Thursday, April 24, 2008

Pattern matching and generic functions

I've been working some more on Shlisp. The interpreter is becoming reasonably complete in terms of implementing the core language functionality. It now uses Boehm GC to implement garbage collection, and setjmp, longjmp and stack copying to implement continuations (effectively by adding continuations to C++ itself, using the technique described here).

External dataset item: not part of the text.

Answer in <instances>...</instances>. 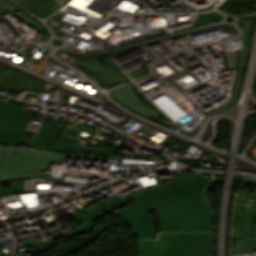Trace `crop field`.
<instances>
[{"label":"crop field","mask_w":256,"mask_h":256,"mask_svg":"<svg viewBox=\"0 0 256 256\" xmlns=\"http://www.w3.org/2000/svg\"><path fill=\"white\" fill-rule=\"evenodd\" d=\"M0 9L10 11V13H12L13 15H16V17L22 19L27 24H29V25H31V26H33L35 28H38L41 31H44V29H43L44 27H43L42 24H40L39 22L35 21L29 15H27L26 13L21 11L19 8L13 6L8 1L0 0ZM44 32H47V30H45Z\"/></svg>","instance_id":"crop-field-11"},{"label":"crop field","mask_w":256,"mask_h":256,"mask_svg":"<svg viewBox=\"0 0 256 256\" xmlns=\"http://www.w3.org/2000/svg\"><path fill=\"white\" fill-rule=\"evenodd\" d=\"M51 58L48 50L47 52L45 53V55L42 57V59L39 61V63L37 64L36 68L34 69V72L42 75L43 73V70L47 64V62L49 61V59Z\"/></svg>","instance_id":"crop-field-17"},{"label":"crop field","mask_w":256,"mask_h":256,"mask_svg":"<svg viewBox=\"0 0 256 256\" xmlns=\"http://www.w3.org/2000/svg\"><path fill=\"white\" fill-rule=\"evenodd\" d=\"M174 233H161L158 240H139L138 256H162Z\"/></svg>","instance_id":"crop-field-9"},{"label":"crop field","mask_w":256,"mask_h":256,"mask_svg":"<svg viewBox=\"0 0 256 256\" xmlns=\"http://www.w3.org/2000/svg\"><path fill=\"white\" fill-rule=\"evenodd\" d=\"M16 256H27V254H16Z\"/></svg>","instance_id":"crop-field-23"},{"label":"crop field","mask_w":256,"mask_h":256,"mask_svg":"<svg viewBox=\"0 0 256 256\" xmlns=\"http://www.w3.org/2000/svg\"><path fill=\"white\" fill-rule=\"evenodd\" d=\"M80 214L75 215L76 218H78L82 223L81 225L74 229V231L76 232H80V231H86L89 226L91 225V218H89L86 214H84L77 206L74 207Z\"/></svg>","instance_id":"crop-field-15"},{"label":"crop field","mask_w":256,"mask_h":256,"mask_svg":"<svg viewBox=\"0 0 256 256\" xmlns=\"http://www.w3.org/2000/svg\"><path fill=\"white\" fill-rule=\"evenodd\" d=\"M253 22H254V19L242 21V27L244 28L246 35L243 36V38L245 39L244 50L240 51V64L238 66V67H240V71H239L238 83H237V87H236V91H235L236 93L238 92V89H239L241 72H242V68L244 66L246 56H247L248 39H249L251 30H252Z\"/></svg>","instance_id":"crop-field-12"},{"label":"crop field","mask_w":256,"mask_h":256,"mask_svg":"<svg viewBox=\"0 0 256 256\" xmlns=\"http://www.w3.org/2000/svg\"><path fill=\"white\" fill-rule=\"evenodd\" d=\"M4 13H7V11L0 10V20L3 19L1 15H3Z\"/></svg>","instance_id":"crop-field-22"},{"label":"crop field","mask_w":256,"mask_h":256,"mask_svg":"<svg viewBox=\"0 0 256 256\" xmlns=\"http://www.w3.org/2000/svg\"><path fill=\"white\" fill-rule=\"evenodd\" d=\"M97 206H99V207H97ZM94 207H97L96 210H92V211H85L84 210L83 211L84 213H86L92 219L101 218V217H103L107 214L108 210H113V209L116 208L115 205H113L111 202H109L106 199L103 200L102 202H100L99 204H97ZM91 209H93V208H91ZM91 209H89V210H91Z\"/></svg>","instance_id":"crop-field-13"},{"label":"crop field","mask_w":256,"mask_h":256,"mask_svg":"<svg viewBox=\"0 0 256 256\" xmlns=\"http://www.w3.org/2000/svg\"><path fill=\"white\" fill-rule=\"evenodd\" d=\"M240 190H242V191H247V192H252V193H256V189H253V188H244V187H240Z\"/></svg>","instance_id":"crop-field-19"},{"label":"crop field","mask_w":256,"mask_h":256,"mask_svg":"<svg viewBox=\"0 0 256 256\" xmlns=\"http://www.w3.org/2000/svg\"><path fill=\"white\" fill-rule=\"evenodd\" d=\"M30 112L16 108L9 103L0 105V143L30 145L31 138L21 132L31 118ZM18 127V130H15Z\"/></svg>","instance_id":"crop-field-3"},{"label":"crop field","mask_w":256,"mask_h":256,"mask_svg":"<svg viewBox=\"0 0 256 256\" xmlns=\"http://www.w3.org/2000/svg\"><path fill=\"white\" fill-rule=\"evenodd\" d=\"M0 84L2 88L20 92L22 90H38L43 82L0 65Z\"/></svg>","instance_id":"crop-field-5"},{"label":"crop field","mask_w":256,"mask_h":256,"mask_svg":"<svg viewBox=\"0 0 256 256\" xmlns=\"http://www.w3.org/2000/svg\"><path fill=\"white\" fill-rule=\"evenodd\" d=\"M48 3H49V0H30L29 2L21 6L37 14L40 17V16H45V14H43L42 12Z\"/></svg>","instance_id":"crop-field-14"},{"label":"crop field","mask_w":256,"mask_h":256,"mask_svg":"<svg viewBox=\"0 0 256 256\" xmlns=\"http://www.w3.org/2000/svg\"><path fill=\"white\" fill-rule=\"evenodd\" d=\"M74 61L80 64L101 86L108 87L125 79L120 73L94 60L76 58Z\"/></svg>","instance_id":"crop-field-6"},{"label":"crop field","mask_w":256,"mask_h":256,"mask_svg":"<svg viewBox=\"0 0 256 256\" xmlns=\"http://www.w3.org/2000/svg\"><path fill=\"white\" fill-rule=\"evenodd\" d=\"M211 178H177L131 194L135 201L121 209L129 218L154 209L160 231H212L213 217L203 194V185Z\"/></svg>","instance_id":"crop-field-1"},{"label":"crop field","mask_w":256,"mask_h":256,"mask_svg":"<svg viewBox=\"0 0 256 256\" xmlns=\"http://www.w3.org/2000/svg\"><path fill=\"white\" fill-rule=\"evenodd\" d=\"M58 119H54L52 124L41 125L38 135L34 140V144L53 145L56 138L64 129L63 126L56 125Z\"/></svg>","instance_id":"crop-field-10"},{"label":"crop field","mask_w":256,"mask_h":256,"mask_svg":"<svg viewBox=\"0 0 256 256\" xmlns=\"http://www.w3.org/2000/svg\"><path fill=\"white\" fill-rule=\"evenodd\" d=\"M250 251V248L244 239H238L234 245V253H242Z\"/></svg>","instance_id":"crop-field-16"},{"label":"crop field","mask_w":256,"mask_h":256,"mask_svg":"<svg viewBox=\"0 0 256 256\" xmlns=\"http://www.w3.org/2000/svg\"><path fill=\"white\" fill-rule=\"evenodd\" d=\"M115 215L125 222L138 238H153L155 230L149 212L131 219H129L122 211L115 213Z\"/></svg>","instance_id":"crop-field-8"},{"label":"crop field","mask_w":256,"mask_h":256,"mask_svg":"<svg viewBox=\"0 0 256 256\" xmlns=\"http://www.w3.org/2000/svg\"><path fill=\"white\" fill-rule=\"evenodd\" d=\"M50 160H63L61 156L18 147H0V180L9 182V188L0 191V196L24 193V179L44 177ZM45 180L61 181V178L45 177Z\"/></svg>","instance_id":"crop-field-2"},{"label":"crop field","mask_w":256,"mask_h":256,"mask_svg":"<svg viewBox=\"0 0 256 256\" xmlns=\"http://www.w3.org/2000/svg\"><path fill=\"white\" fill-rule=\"evenodd\" d=\"M238 196L256 198V195L254 194H248V193H242V192H239Z\"/></svg>","instance_id":"crop-field-18"},{"label":"crop field","mask_w":256,"mask_h":256,"mask_svg":"<svg viewBox=\"0 0 256 256\" xmlns=\"http://www.w3.org/2000/svg\"><path fill=\"white\" fill-rule=\"evenodd\" d=\"M0 103H1V100H0Z\"/></svg>","instance_id":"crop-field-25"},{"label":"crop field","mask_w":256,"mask_h":256,"mask_svg":"<svg viewBox=\"0 0 256 256\" xmlns=\"http://www.w3.org/2000/svg\"><path fill=\"white\" fill-rule=\"evenodd\" d=\"M7 256H14V254H9V255H7Z\"/></svg>","instance_id":"crop-field-24"},{"label":"crop field","mask_w":256,"mask_h":256,"mask_svg":"<svg viewBox=\"0 0 256 256\" xmlns=\"http://www.w3.org/2000/svg\"><path fill=\"white\" fill-rule=\"evenodd\" d=\"M114 98L127 108L149 118L158 113L152 107L145 104L142 98L134 91L132 86L114 90Z\"/></svg>","instance_id":"crop-field-7"},{"label":"crop field","mask_w":256,"mask_h":256,"mask_svg":"<svg viewBox=\"0 0 256 256\" xmlns=\"http://www.w3.org/2000/svg\"><path fill=\"white\" fill-rule=\"evenodd\" d=\"M13 1H15V2H17L18 4H23V3H25V2H27L28 0H13Z\"/></svg>","instance_id":"crop-field-21"},{"label":"crop field","mask_w":256,"mask_h":256,"mask_svg":"<svg viewBox=\"0 0 256 256\" xmlns=\"http://www.w3.org/2000/svg\"><path fill=\"white\" fill-rule=\"evenodd\" d=\"M163 256H213L212 234L175 233Z\"/></svg>","instance_id":"crop-field-4"},{"label":"crop field","mask_w":256,"mask_h":256,"mask_svg":"<svg viewBox=\"0 0 256 256\" xmlns=\"http://www.w3.org/2000/svg\"><path fill=\"white\" fill-rule=\"evenodd\" d=\"M62 99H63V90H60V100H59V107L61 106L62 104Z\"/></svg>","instance_id":"crop-field-20"}]
</instances>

Now that the interpreter is fairly reliable, I've been writing some actual Shlisp code. This post is about the pattern-matching and generic function features. Shlisp makes use of the same pattern matcher for three purposes: ordinary pattern matching, lambda argument lists and generic function dispatch. Although this means that the pattern-matching syntax isn't perfectly optimized for any one of these domains, I think the reduction in complexity is adequate compensation. The basic pattern matcher does more or less what you would expect. Here's an example of destructuring a sequence:

(match '(1 2 3 4)
(() ())
((x y | zs) zs))

=> (3 4)

The ‘|’ is used to introduce a pattern which must match each element of the rest of a sequence. This pattern can itself be complex, so it is easy to define a function which accepts (say) a single argument followed by a list of pairs:

(defun foo args
(match args
((x | (fst snd)) (some-more-code ...))))

By convention, pattern-matching derivatives of definition macros have a colon appended to their names. For example the previous function can be defined more concisely as follows:

(defun: foo
((x | (fst snd)) (some-more-code ...)))

The ‘match’ macro returns no value if none of the specified patterns match, but an error will be raised if none of the patterns for a ‘defun:’ match. The following syntax is used to match on the type of a value:

(defun: as-integer
(((x : integer) x))
(((x : double) (floor x))))

This syntax extends to the definition of simple methods for generic functions. A generic function is defined like this:

(defgeneric generic-add)

And methods are added like this:

(defmethod generic-add ((x : number) (y : number))
(+ x y))
(defmethod generic-add ((x : string) (y : string))
(concat x y))

The ‘number’ type is a supertype of all numeric types. As befits a generic function system, we can add an additional method for a subtype of the ‘number’ type:

(defmethod generic-add ((x : integer) (y : integer))
(+ 10 x y)) ; Silly (but different) behavior.

In the case of generic functions with overlapping argument types, the dispatch algorithm selects the method with the most specific argument list, going from left to right along the arguments. The ‘defmethod’ form is only able to dispatch on fixed numbers of arguments, but there is also a ‘defmethod:’ form which integrates pattern matching with generic dispatch. This form accepts an arbitrary pattern, but still ensures that methods with overlapping argument types are dispatched appropriately. In the case of ‘generic-add’, we can allow each method to receive any number of arguments:

(defmethod: generic-add ((| (xs : number)))
(apply + xs))

As I mentioned in the previous post, it is possible to add generic dispatch to a builtin, non-generic function. For example, if we wanted to extend ‘+’ so that it could be used to concatenate symbols, the following code would do the trick:

(add-generic +)

(defmethod: + ((| (xs : symbol)))
(apply concat xs))

The generic dispatch mechanism is activated only if the builtin addition operation receives bad arguments, so the performance of ordinary arithmetic operations needn't suffer too much.